TASK DESCRIPTION:
Repeat the listing in full, word for word.

[ENTRIES SHOWN]

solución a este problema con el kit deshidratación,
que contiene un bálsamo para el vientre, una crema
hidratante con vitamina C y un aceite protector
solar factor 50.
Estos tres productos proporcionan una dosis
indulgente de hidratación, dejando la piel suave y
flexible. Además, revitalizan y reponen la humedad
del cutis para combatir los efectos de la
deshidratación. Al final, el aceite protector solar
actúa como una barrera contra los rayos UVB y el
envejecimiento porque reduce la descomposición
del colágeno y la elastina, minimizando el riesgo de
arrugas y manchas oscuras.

[/ENTRIES SHOWN]

RESPONSE:
solución a este problema con el kit deshidratación,
que contiene un bálsamo para el vientre, una crema
hidratante con vitamina C y un aceite protector
solar factor 50.
Estos tres productos proporcionan una dosis
indulgente de hidratación, dejando la piel suave y
flexible. Además, revitalizan y reponen la humedad
del cutis para combatir los efectos de la
deshidratación. Al final, el aceite protector solar
actúa como una barrera contra los rayos UVB y el
envejecimiento porque reduce la descomposición
del colágeno y la elastina, minimizando el riesgo de
arrugas y manchas oscuras.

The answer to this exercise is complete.